» **Exercise goal**:
Lay out the text lines from all the rows below as a JSON list of strings, one string per line, skipping blank lines and leaving the pictures out.

(Extracted records)
=====

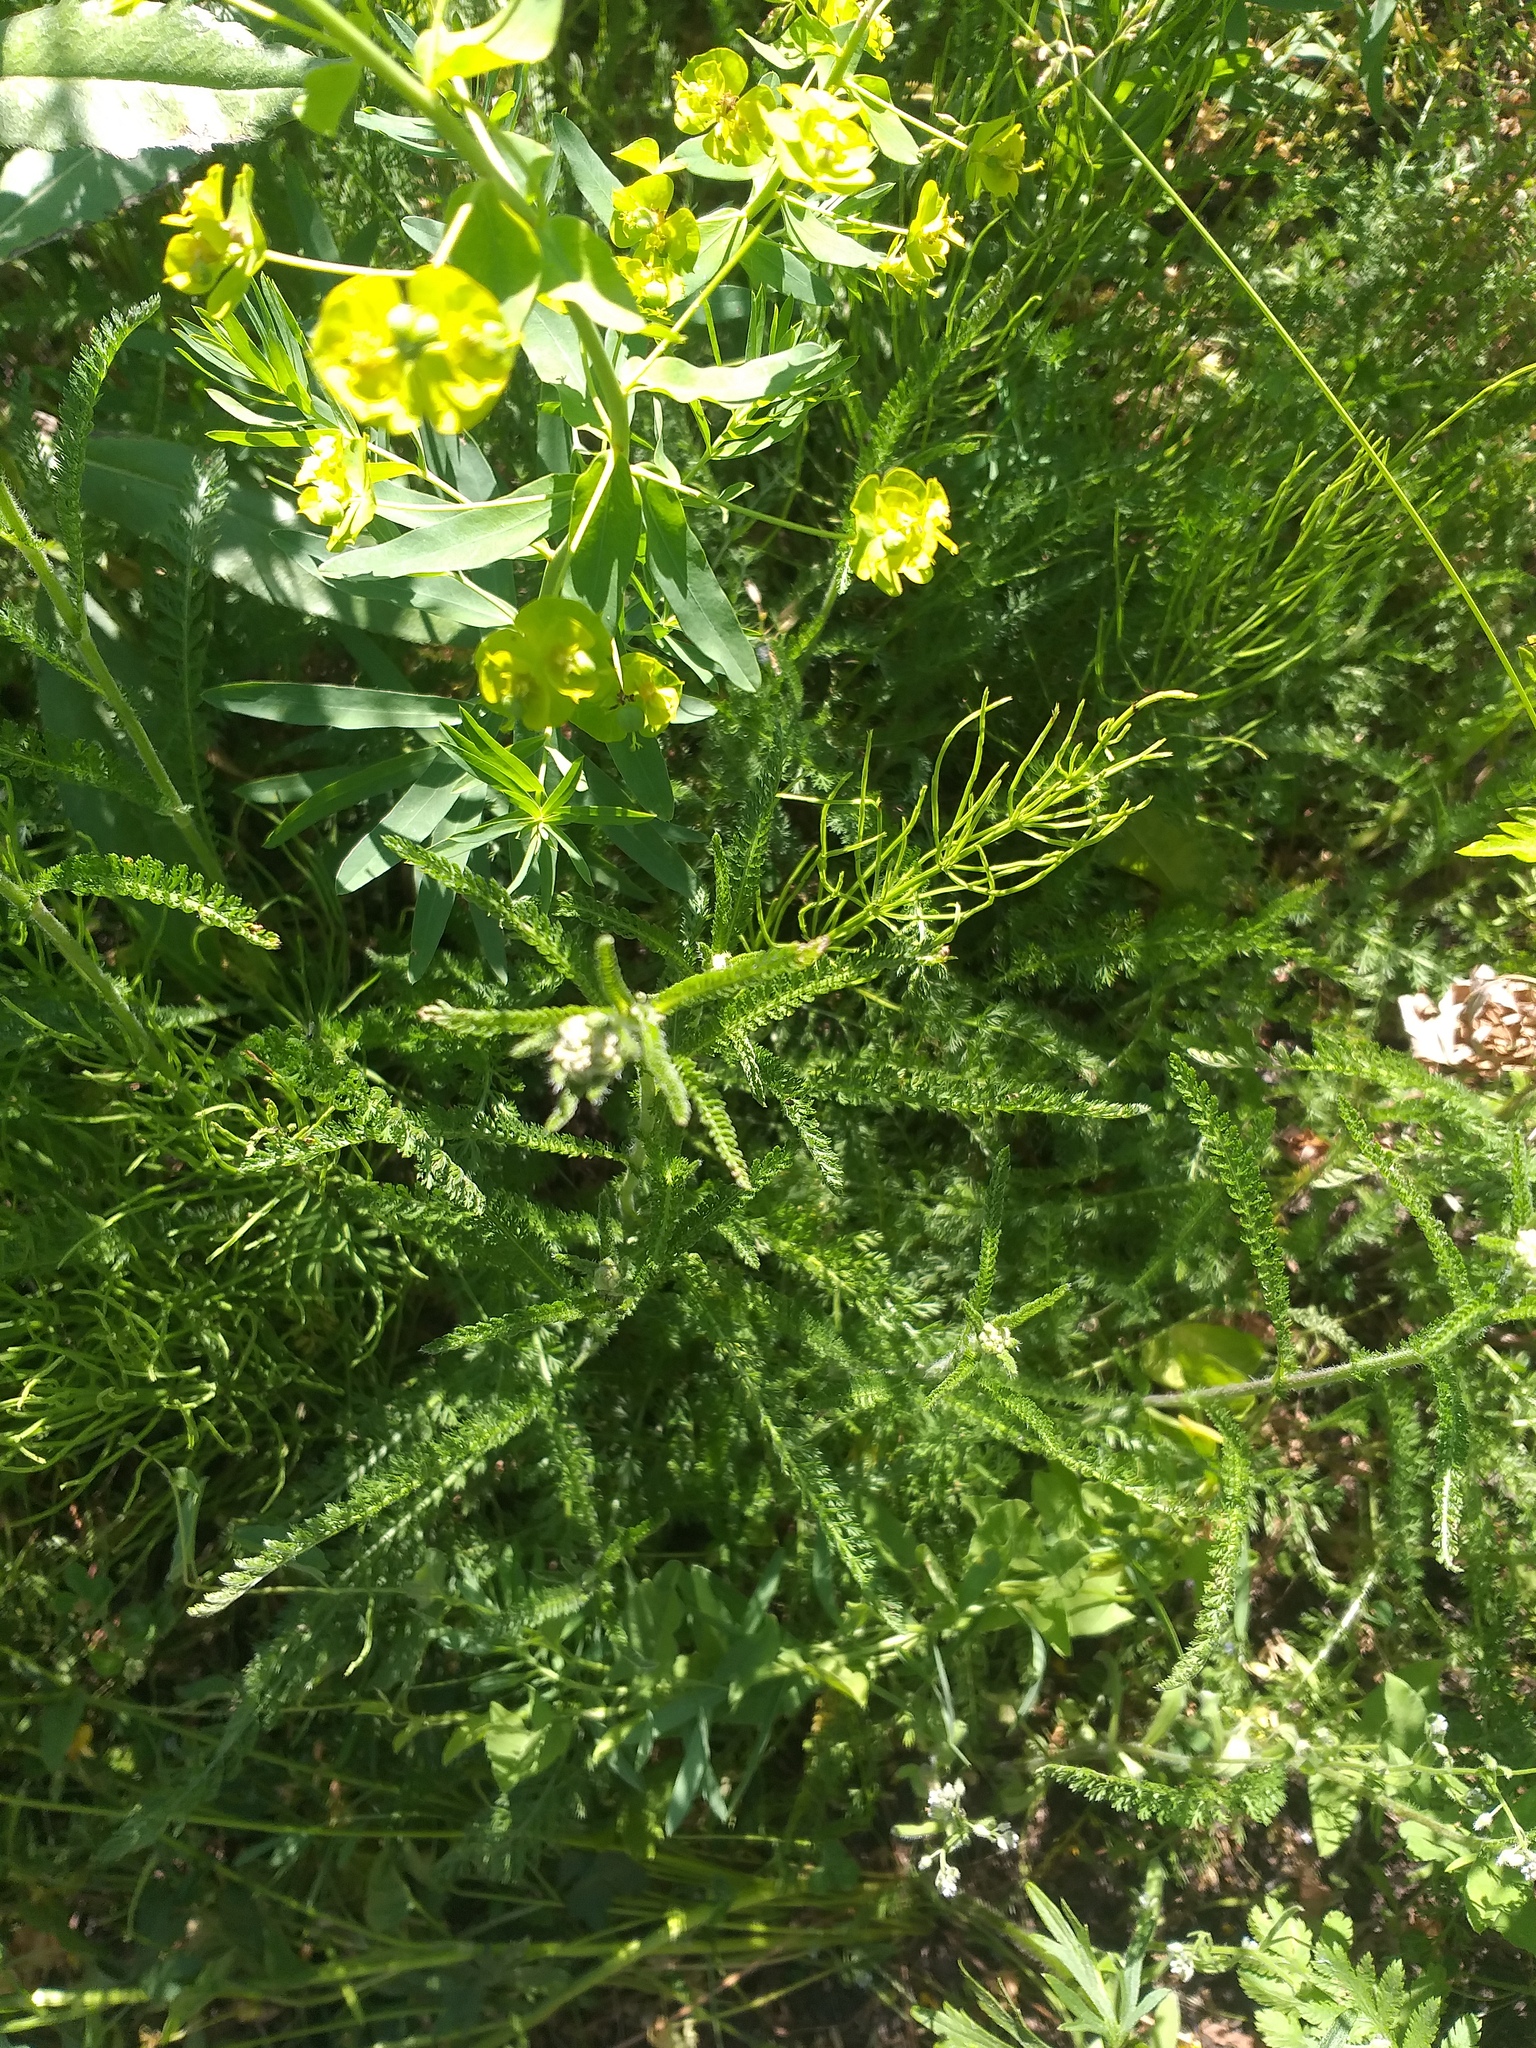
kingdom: Plantae
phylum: Tracheophyta
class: Magnoliopsida
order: Asterales
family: Asteraceae
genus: Achillea
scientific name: Achillea millefolium
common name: Yarrow
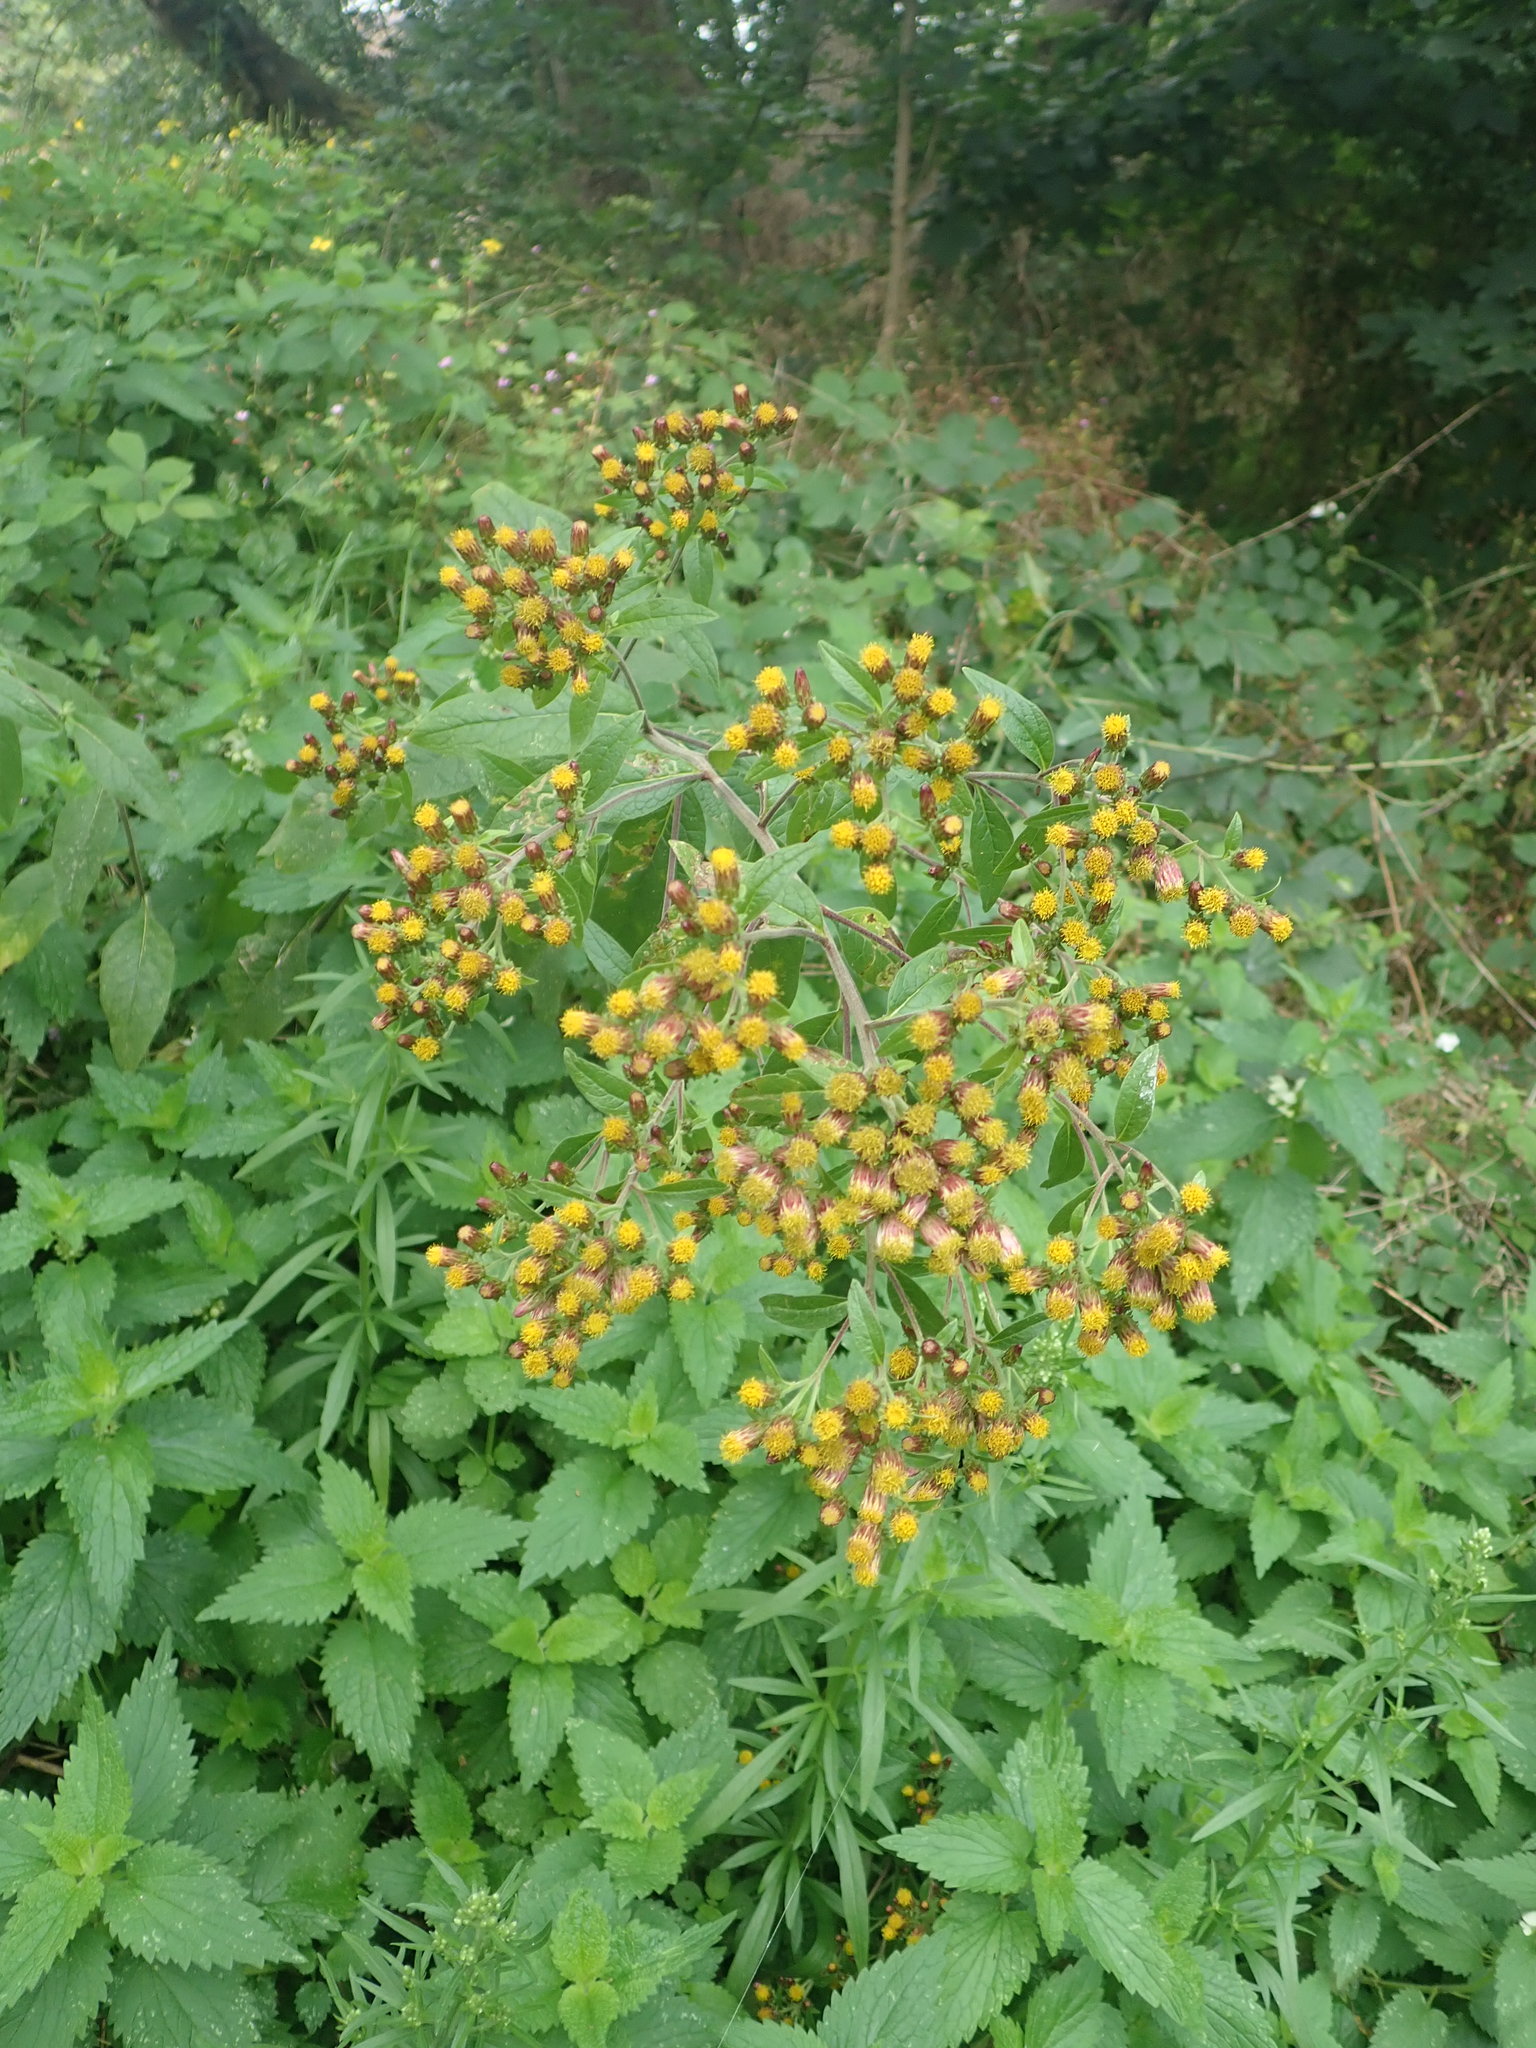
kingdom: Plantae
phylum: Tracheophyta
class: Magnoliopsida
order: Asterales
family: Asteraceae
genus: Pentanema
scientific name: Pentanema squarrosum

=====

» **Expected output**:
[
  "kingdom: Plantae",
  "phylum: Tracheophyta",
  "class: Magnoliopsida",
  "order: Asterales",
  "family: Asteraceae",
  "genus: Achillea",
  "scientific name: Achillea millefolium",
  "common name: Yarrow",
  "kingdom: Plantae",
  "phylum: Tracheophyta",
  "class: Magnoliopsida",
  "order: Asterales",
  "family: Asteraceae",
  "genus: Pentanema",
  "scientific name: Pentanema squarrosum"
]